Exercise requirements: Only the lines from the one with "#78, status: Klaar -> Bezig" through the end of the data below belong in the answer, restated word for word, pictures excluded.

Supplied records START

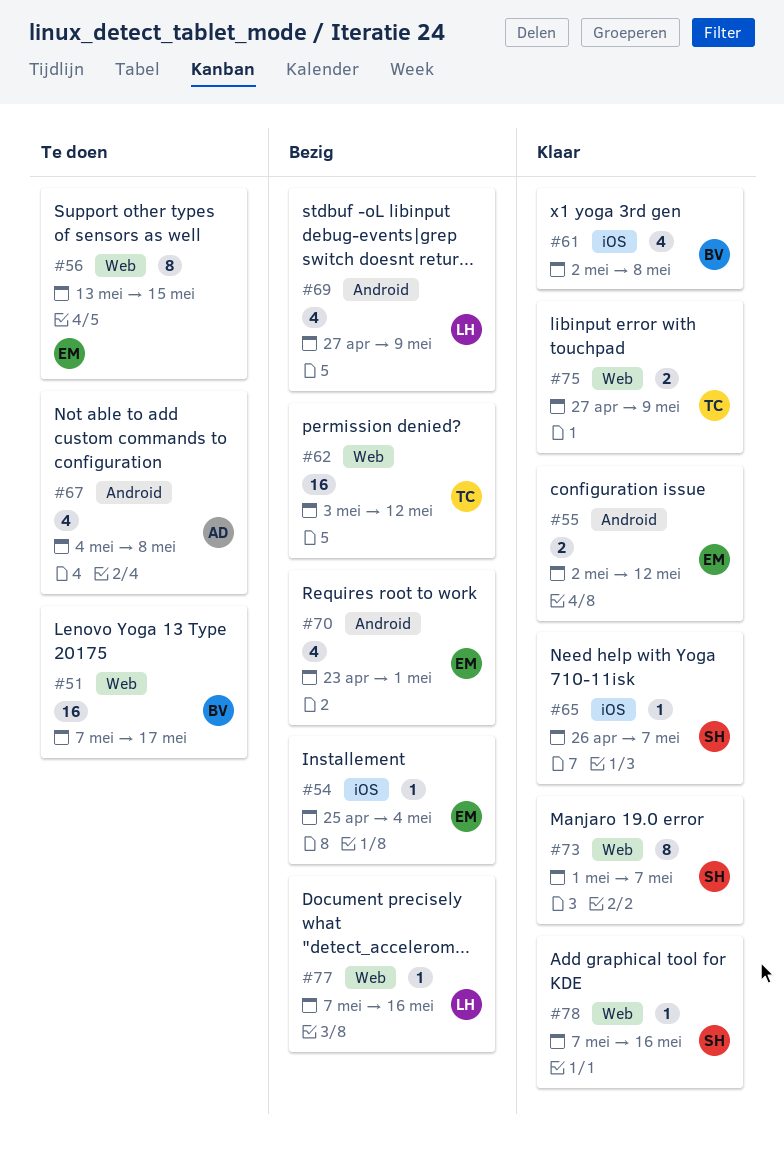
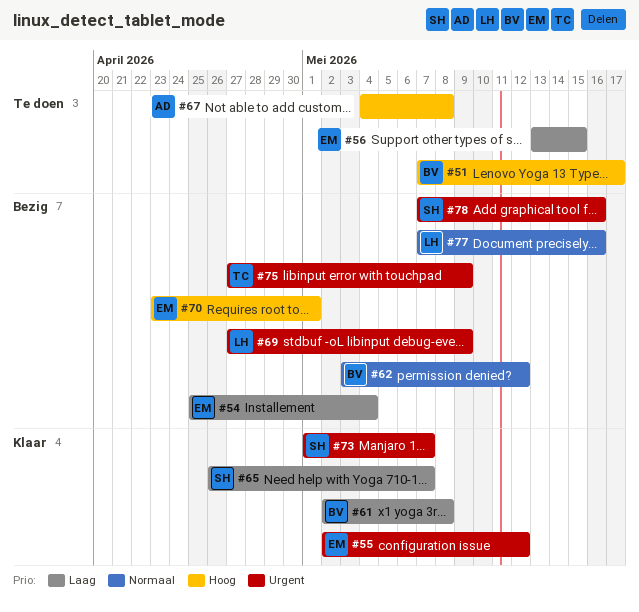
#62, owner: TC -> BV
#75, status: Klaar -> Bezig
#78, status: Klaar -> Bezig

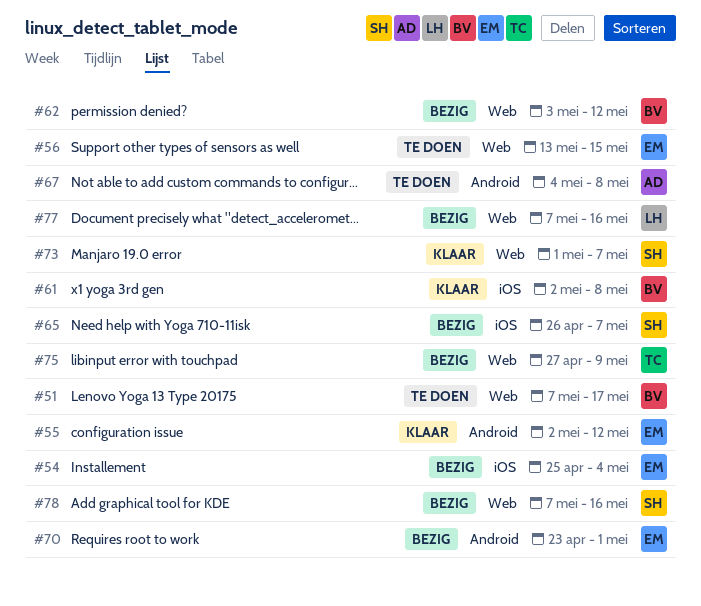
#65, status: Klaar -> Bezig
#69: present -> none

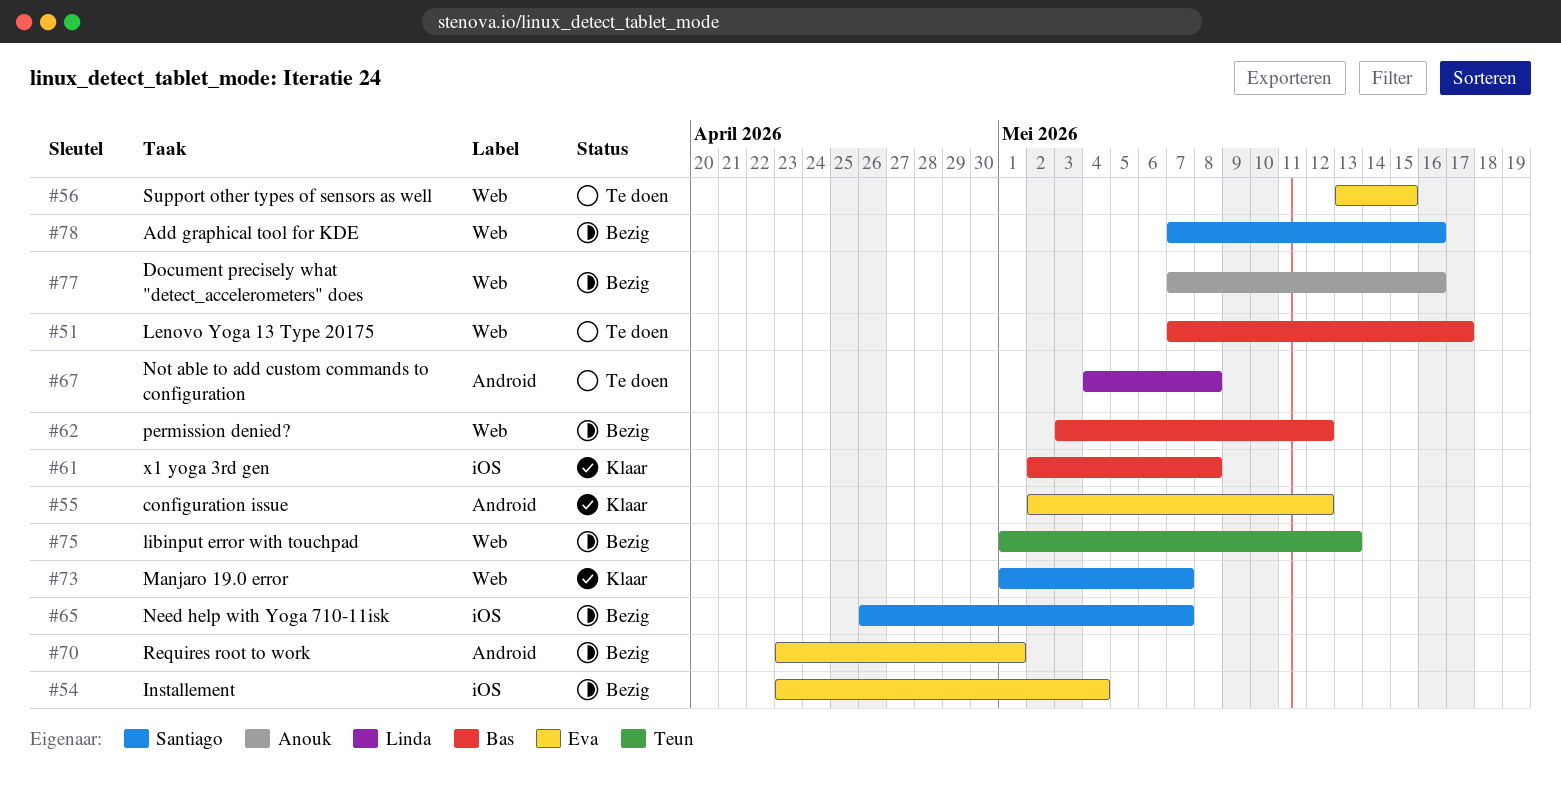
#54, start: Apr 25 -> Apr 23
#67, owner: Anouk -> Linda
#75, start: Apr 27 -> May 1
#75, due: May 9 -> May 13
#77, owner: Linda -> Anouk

Supplied records END

Response area:
#78, status: Klaar -> Bezig

#65, status: Klaar -> Bezig
#69: present -> none

#54, start: Apr 25 -> Apr 23
#67, owner: Anouk -> Linda
#75, start: Apr 27 -> May 1
#75, due: May 9 -> May 13
#77, owner: Linda -> Anouk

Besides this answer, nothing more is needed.